Technique Updated 2026-04
Synthetic Data
Definition
Synthetic data is data artificially generated by algorithms or AI models, designed to reproduce the statistical properties of real data without containing personal information.
See also in the glossary
G
Generative AI
Generative AI refers to artificial intelligence systems capable of creating original content: text, images, video, audio, code.
F
Fine-tuning
Fine-tuning is the process of retraining an existing AI model on a specific dataset to adapt it to a particular domain or task.
M
Machine Learning
Machine Learning is a branch of AI where systems learn from data to improve their performance without being explicitly programmed for each task.
D
Deep Learning
Deep Learning is a subset of Machine Learning using multi-layered neural networks to learn complex representations from raw data.
L
LLM (Large Language Model)
An LLM is an AI model trained on billions of texts, capable of understanding and generating human language.
R
RLHF (Reinforcement Learning from Human Feedback)

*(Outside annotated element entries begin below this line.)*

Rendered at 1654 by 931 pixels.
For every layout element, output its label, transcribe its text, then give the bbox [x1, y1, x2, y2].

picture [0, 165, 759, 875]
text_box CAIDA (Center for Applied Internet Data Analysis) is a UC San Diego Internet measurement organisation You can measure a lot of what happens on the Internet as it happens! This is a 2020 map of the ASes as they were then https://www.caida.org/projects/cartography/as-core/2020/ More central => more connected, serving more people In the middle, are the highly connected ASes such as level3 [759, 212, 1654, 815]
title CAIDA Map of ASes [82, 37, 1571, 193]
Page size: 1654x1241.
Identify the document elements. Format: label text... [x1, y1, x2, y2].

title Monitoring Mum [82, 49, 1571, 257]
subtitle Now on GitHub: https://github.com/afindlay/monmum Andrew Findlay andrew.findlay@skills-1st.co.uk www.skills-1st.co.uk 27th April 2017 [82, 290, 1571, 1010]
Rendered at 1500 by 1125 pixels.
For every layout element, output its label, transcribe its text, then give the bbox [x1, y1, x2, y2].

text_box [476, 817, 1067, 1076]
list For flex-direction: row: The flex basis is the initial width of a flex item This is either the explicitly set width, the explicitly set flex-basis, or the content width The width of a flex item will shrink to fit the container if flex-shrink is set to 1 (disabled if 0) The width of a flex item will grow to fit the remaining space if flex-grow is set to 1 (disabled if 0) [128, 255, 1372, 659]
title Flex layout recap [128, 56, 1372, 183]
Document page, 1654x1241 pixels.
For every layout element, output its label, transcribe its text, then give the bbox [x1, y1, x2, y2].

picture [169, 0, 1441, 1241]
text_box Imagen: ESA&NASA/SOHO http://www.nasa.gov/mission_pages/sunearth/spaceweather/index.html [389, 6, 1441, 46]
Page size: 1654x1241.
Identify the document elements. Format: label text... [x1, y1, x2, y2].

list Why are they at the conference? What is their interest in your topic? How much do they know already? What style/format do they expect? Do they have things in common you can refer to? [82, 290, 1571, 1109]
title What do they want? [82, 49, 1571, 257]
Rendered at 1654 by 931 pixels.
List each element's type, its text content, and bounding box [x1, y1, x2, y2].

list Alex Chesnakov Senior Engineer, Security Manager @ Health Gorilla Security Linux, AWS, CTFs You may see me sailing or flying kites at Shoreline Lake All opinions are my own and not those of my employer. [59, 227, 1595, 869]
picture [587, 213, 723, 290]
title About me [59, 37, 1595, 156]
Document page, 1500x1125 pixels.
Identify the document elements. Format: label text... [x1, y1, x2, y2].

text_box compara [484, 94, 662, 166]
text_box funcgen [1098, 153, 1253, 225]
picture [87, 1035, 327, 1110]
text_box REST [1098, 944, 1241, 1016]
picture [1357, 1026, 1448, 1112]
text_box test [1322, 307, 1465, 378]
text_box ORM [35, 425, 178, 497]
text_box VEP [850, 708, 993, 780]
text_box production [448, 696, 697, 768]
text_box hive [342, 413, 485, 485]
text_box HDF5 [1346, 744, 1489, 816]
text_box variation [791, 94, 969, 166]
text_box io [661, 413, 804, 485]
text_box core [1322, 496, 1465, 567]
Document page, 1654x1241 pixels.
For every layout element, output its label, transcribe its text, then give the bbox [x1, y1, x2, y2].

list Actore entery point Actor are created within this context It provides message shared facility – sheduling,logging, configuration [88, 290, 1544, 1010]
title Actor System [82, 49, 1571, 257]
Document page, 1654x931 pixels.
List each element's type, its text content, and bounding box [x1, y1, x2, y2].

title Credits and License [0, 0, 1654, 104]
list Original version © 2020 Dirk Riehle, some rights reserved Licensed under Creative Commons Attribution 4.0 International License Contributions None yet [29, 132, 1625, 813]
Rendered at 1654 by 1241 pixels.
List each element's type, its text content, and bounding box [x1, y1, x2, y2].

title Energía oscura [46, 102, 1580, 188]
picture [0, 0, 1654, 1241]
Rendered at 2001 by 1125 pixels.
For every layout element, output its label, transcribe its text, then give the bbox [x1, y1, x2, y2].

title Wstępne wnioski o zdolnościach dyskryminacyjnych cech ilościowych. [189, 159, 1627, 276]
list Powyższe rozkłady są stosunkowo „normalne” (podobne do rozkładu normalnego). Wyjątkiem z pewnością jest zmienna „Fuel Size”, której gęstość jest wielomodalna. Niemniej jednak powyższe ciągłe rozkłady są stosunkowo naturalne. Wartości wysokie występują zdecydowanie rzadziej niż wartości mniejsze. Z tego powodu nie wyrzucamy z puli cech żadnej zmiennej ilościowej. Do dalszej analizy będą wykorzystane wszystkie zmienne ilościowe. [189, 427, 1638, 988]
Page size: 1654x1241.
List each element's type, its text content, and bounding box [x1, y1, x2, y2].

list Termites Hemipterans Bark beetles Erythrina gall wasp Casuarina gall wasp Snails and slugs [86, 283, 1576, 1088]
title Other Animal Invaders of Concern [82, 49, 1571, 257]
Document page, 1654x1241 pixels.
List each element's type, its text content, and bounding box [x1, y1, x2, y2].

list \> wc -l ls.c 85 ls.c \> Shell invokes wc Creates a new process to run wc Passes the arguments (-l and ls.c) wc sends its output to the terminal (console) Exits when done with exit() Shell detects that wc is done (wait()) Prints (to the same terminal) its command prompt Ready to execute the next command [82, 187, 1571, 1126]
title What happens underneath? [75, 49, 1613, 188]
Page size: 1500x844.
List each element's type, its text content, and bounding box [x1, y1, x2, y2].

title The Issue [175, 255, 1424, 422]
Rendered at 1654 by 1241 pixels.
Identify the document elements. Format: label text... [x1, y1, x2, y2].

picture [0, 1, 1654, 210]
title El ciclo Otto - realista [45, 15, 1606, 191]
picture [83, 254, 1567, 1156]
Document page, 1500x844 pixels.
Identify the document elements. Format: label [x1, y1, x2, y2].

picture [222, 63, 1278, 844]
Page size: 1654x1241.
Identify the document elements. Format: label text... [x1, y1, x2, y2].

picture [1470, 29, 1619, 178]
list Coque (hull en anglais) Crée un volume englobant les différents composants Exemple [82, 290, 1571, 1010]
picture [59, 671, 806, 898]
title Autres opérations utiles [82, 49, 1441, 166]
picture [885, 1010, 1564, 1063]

RLHF is a training technique that uses human feedback to align an LLM's behavior with user expectations.
Tools that use synthetic data
Frequently Asked Questions
Can synthetic data replace real data?
Not entirely. Synthetic data is a powerful complement to real data: it fills gaps, increases diversity and respects privacy. But a model trained solely on synthetic data risks model collapse — grounding in reality is always needed.
How is synthetic data generated?
Several methods exist: LLMs like ChatGPT or Claude for structured text, GANs for images, diffusion models, physics simulators, and classic statistical techniques like SMOTE for tabular data.
What are some examples of synthetic data?
Common examples include AI-generated faces from GANs (as on thispersondoesnotexist), simulated driving footage for autonomous-vehicle training, fake-but-realistic patient records that preserve medical statistics without real identities, fraudulent-transaction samples balancing a fraud-detection dataset, and Q&A pairs written by LLMs like ChatGPT or Claude to fine-tune smaller models. Each mimics real data's statistical properties without exposing actual people.
Can ChatGPT generate synthetic data?
Yes. ChatGPT is widely used to generate synthetic text data: structured Q&A pairs, sample conversations, labeled examples, and even mock tabular records in CSV or JSON. It excels at producing varied, instruction-following samples for fine-tuning or testing. The main caveats are factual hallucinations and limited diversity, so generated data should be validated and deduplicated before use in training.
What is the difference between synthetic data and real data?
Real data is collected from actual events, observations, or people. Synthetic data is generated by algorithms or AI models to imitate real data's statistical patterns without describing any real individual. Real data carries ground-truth accuracy but raises privacy, cost, and scarcity issues. Synthetic data is cheaper, privacy-safe, and scalable, but only as good as the model and assumptions behind it.
What are the main types of synthetic data?
Synthetic data is usually grouped by modality: text (LLM-generated conversations, Q&A, labels), images and video (GANs and diffusion models producing faces, scenes, objects), and tabular data (financial or medical records made with VAEs, CTGAN, or SMOTE). A further split is fully synthetic (no real records), partially synthetic (sensitive fields replaced), and hybrid datasets mixing real and generated samples.
Does synthetic data actually work?
Yes, when used correctly. Synthetic data demonstrably improves models in data augmentation, privacy-preserving sharing, and rare-event coverage, and leading labs use it heavily for post-training. It works best as a complement to real data, not a full replacement: training only on synthetic outputs risks model collapse, where quality and diversity degrade. Validation against real-world metrics is essential.
Who uses synthetic data?
Major AI labs and regulated industries. OpenAI uses synthetic data heavily for post-training, and Meta AI documented it in Llama's training. Banks and insurers use it to share data without exposing customers, healthcare teams to model rare conditions under privacy law, and automotive firms to simulate edge-case driving scenarios. Hugging Face hosts open synthetic datasets like Cosmopedia for transparent research.
How realistic is synthetic data?
It varies. Well-built synthetic data can match real distributions closely enough that models trained on it perform comparably, and modern GANs or diffusion models produce near-photorealistic images. But realism is bounded by the source model and method: synthetic data can miss rare correlations, inherit training biases, or look plausible while being subtly wrong. Fidelity is measured with statistical similarity and downstream-task metrics.
Is ChatGPT trained on synthetic data?
Partly. OpenAI has not published its full data recipe, but it openly uses synthetic data in post-training: outputs from stronger models help align and refine newer ones through techniques like distillation and reinforcement learning from AI feedback. The pretraining corpus remains predominantly real web text, with synthetic data layered in for instruction-following, reasoning, and safety tuning rather than replacing real data wholesale.